— Text to read —
+-------+

A tiny brook babbles on by fifteen feet below. I can hear frogs in the morning and the friendly neighbor’s cat comes to greet me in the bright but cool sunshine. I am beginning to attune to my new atmosphere.
It is different here but I find much beauty in this newness.
I am now an apartment dweller. My big yard has been replaced by this woodsy spot with two cement slabs and the before-mentioned surrounding moss which will now serve as my garden area. I have three large pots, empty for now. I will certainly get more. Out of the thousands of plants in my old yard I brought only one; the meadow rue. It lies dormant under the soil in an indigo planter awaiting warmer weather. It wasn’t a choice I wanted to make but in order to make a new life for oneself one must put aside the old.
I have done a lot of that lately; setting aside.
After a 17 year relationship I parted ways with someone who wasn’t good for me. My trusting nature and naivety paired with my wholehearted belief in redemption kept this damaging storm rolling much too long despite the, obvious to others, unhappiness it was bringing me. When living inside the eye of the hurricane; the epicenter of emotional and psychological abuse, you can’t see how bad it really is. Over time the abnormal can become the normal.
And a deep sadness can embed itself in you and you don’t realize how awful it really is in part because if you stop and do this it will break your heart and maybe you can’t go on. And so I put what I thought was a convincing happy face to the word and went on. Inside a hole grew and grew and in time, by the end of those 17 years, it was a giant gaping hole…a chunk torn out of me and beat to hell.
My yard which was in it’s entirety what I deemed my salvation would have to be left behind. My cats too. Spotsy and my Mario would stay with the house and the yard and it’s owner. I left with my two kids ( 18 and 21 ) to go live in an apartment across town. A new place of sanctuary. A place of freedom with my name on the lease.
It’s different but it is becoming home. Home is really in the people you are with not the place anyway.
I was fortunate to meet someone at work. An amazing person I knew that I knew the instant we met. I have been having the pleasure of getting to know him ever since. We all live together in this apartment that skirts the edge of this thin strip of urban woods.
There is a freeway that lies beyond it. I can hear the traffic, its steady hum sounds like the ocean to me, it is easy to drift to sleep to.
I feel free and happy and loved. I feel confident and hopeful, more than ever.
The hole in my soul is filled, love pours out and spills out into the world. I am grateful. I thank God everyday. I am blessed beyond measure. I have the opportunity to start anew and this I will do, This I am doing.
Now this is not the end. It is not even the beginning of the end. But it is, perhaps, the end of the beginning.

+-------+

— Dataset extract —
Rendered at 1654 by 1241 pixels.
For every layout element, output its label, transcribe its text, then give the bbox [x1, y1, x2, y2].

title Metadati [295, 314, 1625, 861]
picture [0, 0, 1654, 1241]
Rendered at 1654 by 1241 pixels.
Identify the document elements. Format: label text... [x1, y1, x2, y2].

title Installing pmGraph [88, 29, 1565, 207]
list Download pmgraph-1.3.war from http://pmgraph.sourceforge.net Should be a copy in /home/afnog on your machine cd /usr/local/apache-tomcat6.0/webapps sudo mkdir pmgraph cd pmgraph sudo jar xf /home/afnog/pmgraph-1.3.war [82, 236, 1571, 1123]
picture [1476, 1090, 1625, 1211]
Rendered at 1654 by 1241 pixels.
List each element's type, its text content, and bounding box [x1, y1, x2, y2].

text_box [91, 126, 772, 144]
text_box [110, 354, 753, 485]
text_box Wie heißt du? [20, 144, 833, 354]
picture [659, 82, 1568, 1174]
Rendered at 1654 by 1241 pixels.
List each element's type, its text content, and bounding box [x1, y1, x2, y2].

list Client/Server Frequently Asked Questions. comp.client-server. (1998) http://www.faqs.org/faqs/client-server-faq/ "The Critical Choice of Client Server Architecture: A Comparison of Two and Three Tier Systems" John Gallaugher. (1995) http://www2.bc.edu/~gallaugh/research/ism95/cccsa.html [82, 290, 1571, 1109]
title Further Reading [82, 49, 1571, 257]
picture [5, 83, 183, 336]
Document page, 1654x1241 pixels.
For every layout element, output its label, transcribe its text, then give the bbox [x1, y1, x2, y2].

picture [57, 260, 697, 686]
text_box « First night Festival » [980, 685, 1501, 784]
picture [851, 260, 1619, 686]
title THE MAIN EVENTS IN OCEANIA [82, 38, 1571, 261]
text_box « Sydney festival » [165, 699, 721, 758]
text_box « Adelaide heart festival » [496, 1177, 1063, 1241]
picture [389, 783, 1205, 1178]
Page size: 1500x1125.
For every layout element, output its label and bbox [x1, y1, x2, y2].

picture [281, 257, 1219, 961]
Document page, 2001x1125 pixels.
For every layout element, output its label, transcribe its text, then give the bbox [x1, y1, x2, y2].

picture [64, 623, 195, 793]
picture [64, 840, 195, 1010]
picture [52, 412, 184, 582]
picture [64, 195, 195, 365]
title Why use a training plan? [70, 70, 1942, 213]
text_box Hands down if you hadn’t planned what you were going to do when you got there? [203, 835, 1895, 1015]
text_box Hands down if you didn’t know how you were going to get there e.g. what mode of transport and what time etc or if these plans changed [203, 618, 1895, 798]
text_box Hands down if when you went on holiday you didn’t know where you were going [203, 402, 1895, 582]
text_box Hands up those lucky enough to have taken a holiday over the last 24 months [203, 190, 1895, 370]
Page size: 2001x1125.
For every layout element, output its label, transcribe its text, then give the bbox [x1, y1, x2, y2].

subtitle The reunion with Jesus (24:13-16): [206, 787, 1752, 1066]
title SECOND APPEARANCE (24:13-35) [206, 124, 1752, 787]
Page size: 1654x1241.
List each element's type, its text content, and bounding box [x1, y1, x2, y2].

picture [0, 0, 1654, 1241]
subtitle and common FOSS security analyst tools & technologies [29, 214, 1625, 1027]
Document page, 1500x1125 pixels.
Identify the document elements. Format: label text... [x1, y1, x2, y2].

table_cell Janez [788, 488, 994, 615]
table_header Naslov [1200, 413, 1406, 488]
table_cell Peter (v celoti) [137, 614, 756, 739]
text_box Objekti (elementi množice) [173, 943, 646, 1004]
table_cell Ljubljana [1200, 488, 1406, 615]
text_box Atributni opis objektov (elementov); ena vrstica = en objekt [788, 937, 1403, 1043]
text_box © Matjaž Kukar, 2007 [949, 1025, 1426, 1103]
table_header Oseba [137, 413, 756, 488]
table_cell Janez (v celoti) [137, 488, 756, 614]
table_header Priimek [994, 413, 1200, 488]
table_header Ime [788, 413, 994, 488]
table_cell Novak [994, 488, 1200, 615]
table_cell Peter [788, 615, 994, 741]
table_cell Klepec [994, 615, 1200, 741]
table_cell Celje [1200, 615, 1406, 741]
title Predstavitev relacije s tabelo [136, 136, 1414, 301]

+-------+

— Written request —
Carry on the essay about starting a new life in an apartment by the woods, picking up right after its final line. The rows have nothing to do with this.

— Exercise answer —
Winter has come. It has descended from the sky like a great and terrible bird; declaring itself with a wicked wind that howls and screeches. Gripping you in it’s talons and keeping you there–chilling you to your bones. Bringing along a blanket of snow and ice that has worn out its welcome days ago, much of it trampled on, trodden on and fouled with soot and dirt and yellowish stains.
It is dark and cold; about 15 ºF with the windchill. I have deemed this yet another “3 layer day”, I am bundled up head to toe, all in black except for a flourish of hot pink scarf. I stand out against the whitish snow and in the moonlight. The beautifully bright and full moon has been kind to us early risers sticking around for a viewing well past the time I catch the 4:59 a.m. train.
These are the days that will make me appreciate summer all the more I think. It is hard to see out the windows out into the darkness but I can make out in that same kind moonlight Under some of the bridges and overpasses I can see the outlines of tents flapping in that horrid wind.
I don’t know how I would fare out there without a home in the cold. I bitch and complain bundled up in my new warm coat, on my way to a nice warm office building. I have nothing to complain about.
The train gets me downtown where I catch an express bus that takes me the rest of the way. It is quite a commute but affords me the time to think. This I haven’t had for a while.
The sun is rising as the bus careens down the highway, making up for lost time I suppose. The sky is pink and orange; strange and beautiful against the whiteness of everything. streets. Metal towers and giant apartments are starting to litter the skyline as never before. There is a building boom. It seems everyone wants to move to quirky Portland.
The bus takes me to a suburb called Tualitin. I have a new job. It is better than the last one. I have a lot to be grateful for.
I can’t help but laugh at the poor lost ducks on the frozen pond that is adjacent to the building, they stand there waiting for everything to return to normal.
Nothing ever returns to “normal”. Just the definition of what normal is, changes.
We are born of Chaos. A singularity known as the Big Bang sent forth into being an ever expanding commencement of all things.
Clouds of dense gas and swirling universes come together and are pulled apart….Stars are born, they shine and explode and then die. Black holes devour all they touch. Galaxies collide spraying stars into eternity. Particles are continuously being created and destroyed; blinking in and out of existence akin to a ginormous Schlesinger’s Cat.
We are born of hydrogen and oxygen, of nothingness and of everything. We are truly stardust come down to Earth.
Our home this planet has had a violent past and without all that disarray and upheaval we would not be here today.
We come from chaos and someday we’ll return there too. This is how infinity perpetrates itself.
We are a part of that.
As we are a part of everything.
Albert Einstein once said that in the middle of difficulty lies opportunity. He knew that a stirring of the waters can sometimes conger up the fish. We know from history that many a good thing can result from many a bad thing indeed and if necessity is the mother of invention then perhaps chaos can be the father of the creative thought that sparks that necessity.
Fate forces our hand and we must act, even inaction is a form of action or reaction. We can go with the flow or fight it. Life is a raging river, never standing still, always moving, never the same…change is the only constant.
The death of one can come about the birth of another
Chaos is raw violence. It rips apart what was to make room for what will be. In it’s upheaval change does not waiver. It is indifferent to fate. It just is. Change devours the status quo. In its varying degrees it can make quite an impact. Life ebbs and flows. Stability returns with the growth that follows upheaval. Life is but a dance between the two extremes seeking to find an undulating balance between them.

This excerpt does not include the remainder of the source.